41.         However, I do not agree with either of the Appellant’s submissions.

42.         The words at the end of section 83(1)(p) cannot be interpreted as meaning that the amount of any assessment made under section 73(1) can be appealed. The words in sub-sections (i) and (ii) are limiting the types of assessment that can be appealed; and the words at the end allow not only the fact of the assessment being issued to be appealed, but also the amount of them. I agree with HMRC that the use of “such” in those final words is intended to refer back to those two types of assessment that fall within the provision.

43.         While the Appellant has correctly identified that the assessment issued under section 73(1) is issued because there has been no return, it does not automatically follow that an appeal must lie to the Tribunal. There are a number of unappealable matters. Parliament has decided that a VAT assessment reached by HMRC on a best judgment basis can only be appealed where a return is submitted.

44.         Although they are not binding on me (and were not referred to by either party), this conclusion has also been reached in two earlier FTT decisions, Yun He v HMRC [2020] UKFTT 317 (TC) at paras [2]–[3] and [28]–[31] and Withington KFC Services v HMRC [2020] UKFTT 319 (TC) at paras [120]–[126]. The conclusion in these cases was also that, where an assessment is issued because no return has been filed, there is no right of appeal unless or until a return is filed.
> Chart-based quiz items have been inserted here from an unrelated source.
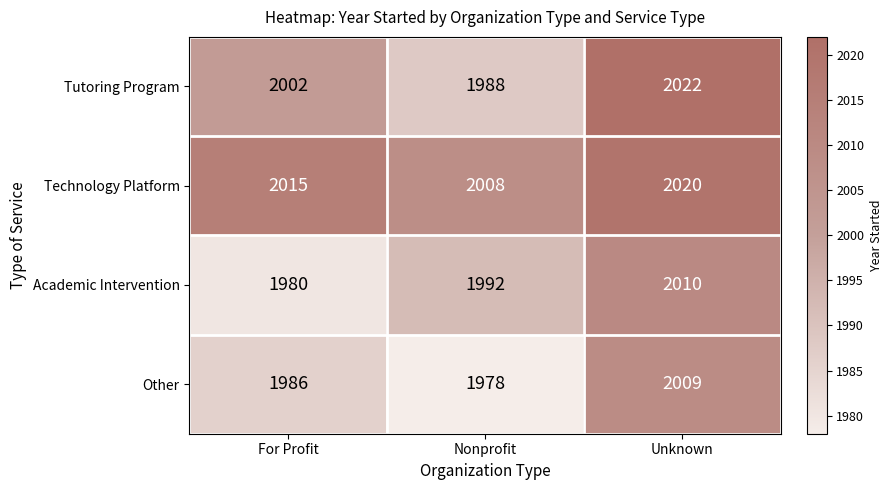

Is it true that Other equals 1978 at Nonprofit?

True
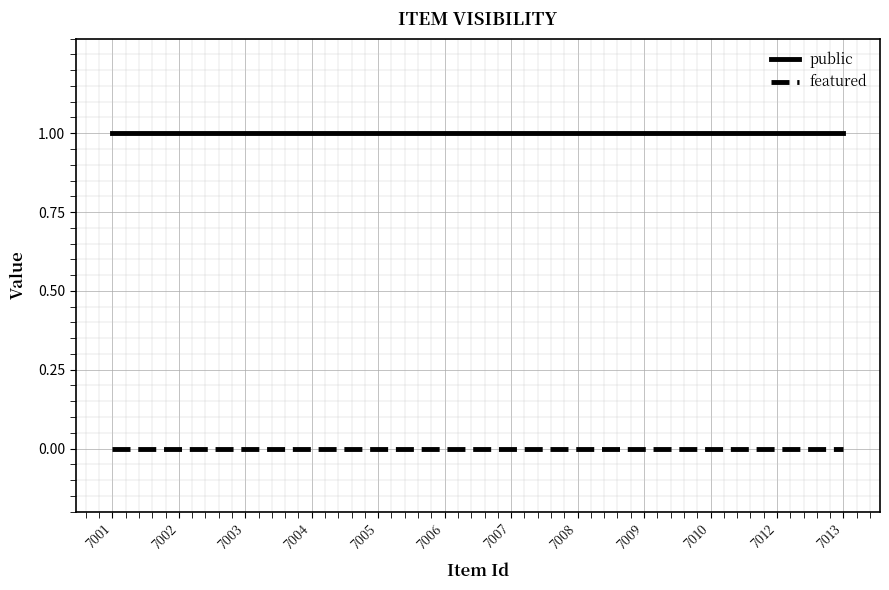

Which series has the largest total across all categories?

public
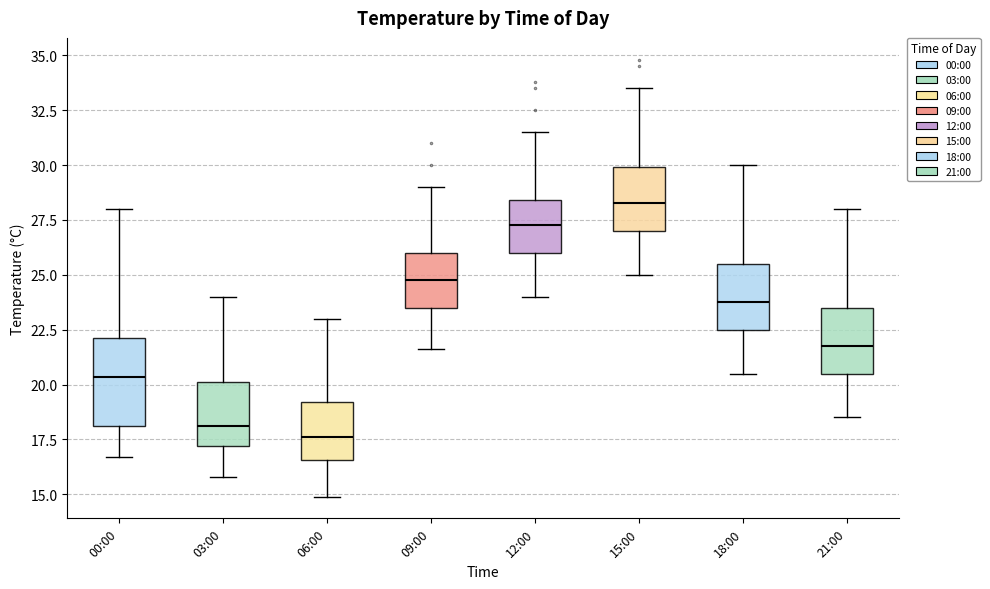

Reading left to right, read every box against the y-axis: the position of its median line, the range the box covers, and the ends of its whiskers. The values are not printed on the chart, so give them approximately, as read against the axis.

00:00: median 20.5, box 18.0 to 22.0, whiskers 16.5 to 28.0
03:00: median 18.0, box 17.0 to 20.0, whiskers 16.0 to 24.0
06:00: median 17.5, box 16.5 to 19.0, whiskers 15.0 to 23.0
09:00: median 25.0, box 23.5 to 26.0, whiskers 21.5 to 29.0
12:00: median 27.5, box 26.0 to 28.5, whiskers 24.0 to 31.5
15:00: median 28.5, box 27.0 to 30.0, whiskers 25.0 to 33.5
18:00: median 24.0, box 22.5 to 25.5, whiskers 20.5 to 30.0
21:00: median 22.0, box 20.5 to 23.5, whiskers 18.5 to 28.0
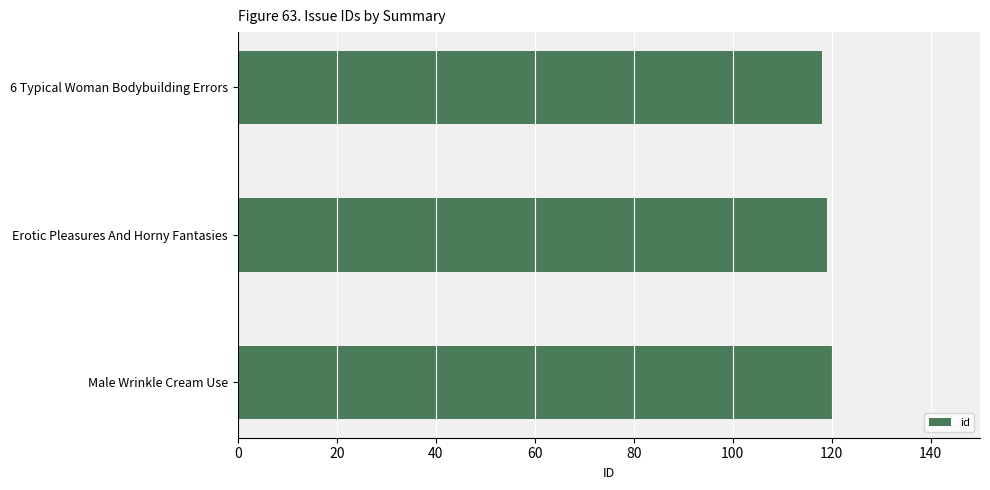

Reading bottom to top, list all the values displayed in this chart.

120	119	118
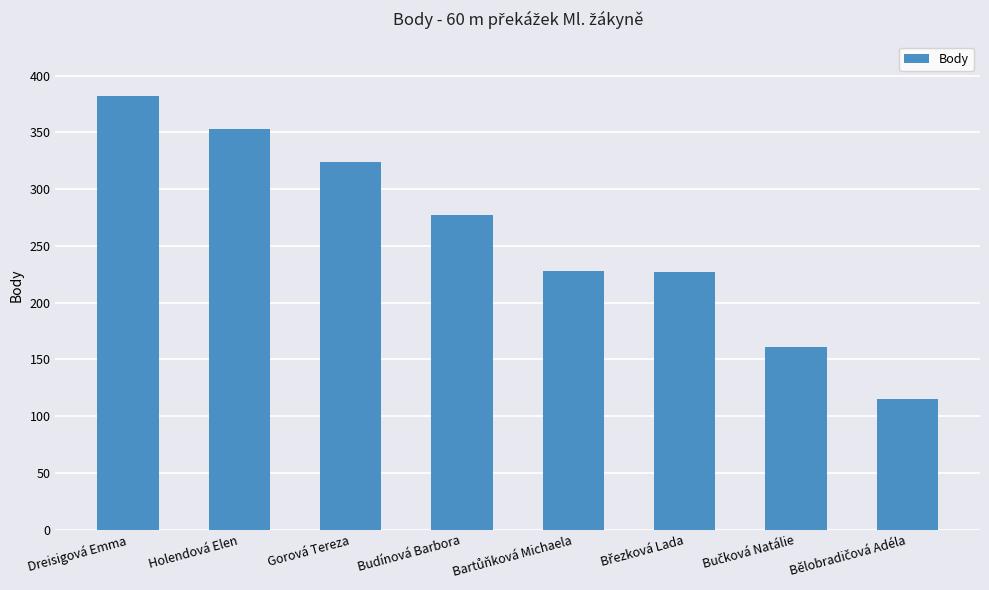

What is the average value?

258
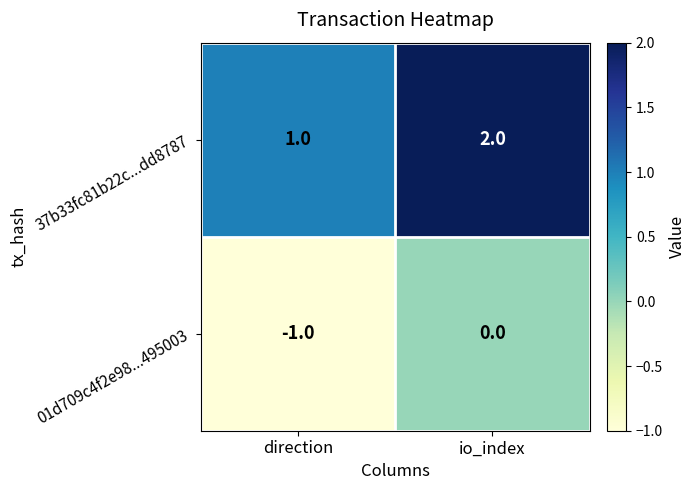

What is the sum of all 37b33fc81b22c...dd8787 values?

3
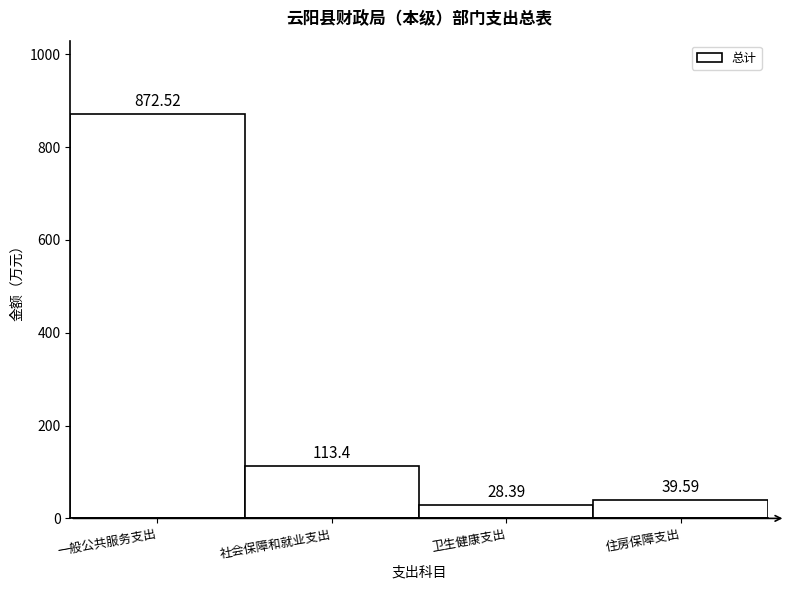

What is the sum of the values at 一般公共服务支出 and 住房保障支出?

912.1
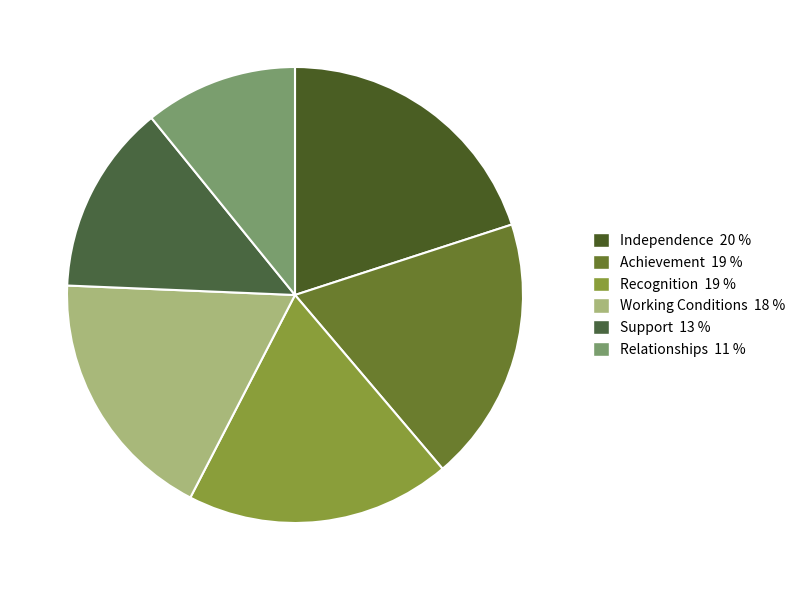

To the nearest percent, what is the difference between the largest and smallest slice percentages?

9%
45.         I therefore must strike out the appeal brought by Mr Oag against the VAT assessment in relation to the period 2011-2018. The assessment relating to 2005-06 remains under appeal.

46.         I make one final observation. Both the original assessment letter and the review outcome letter expressly refer to Mr Oag’s right to bring an appeal to the Tribunal against the assessment. While, the contents of the letters from HMRC cannot introduce a right of appeal and it is not within the jurisdiction of this Tribunal to change HMRC’s procedure, I do observe that it is not helpful or an efficient use of resources for HMRC to send letters to taxpayers telling them that they can appeal only then to make an application to strike out the appeal that the taxpayer has, not surprisingly, then brought. I would hope that HMRC would now change their correspondence in relation to assessments raised under section 73(1) to make it clear that an appeal may only be brough if a return is submitted.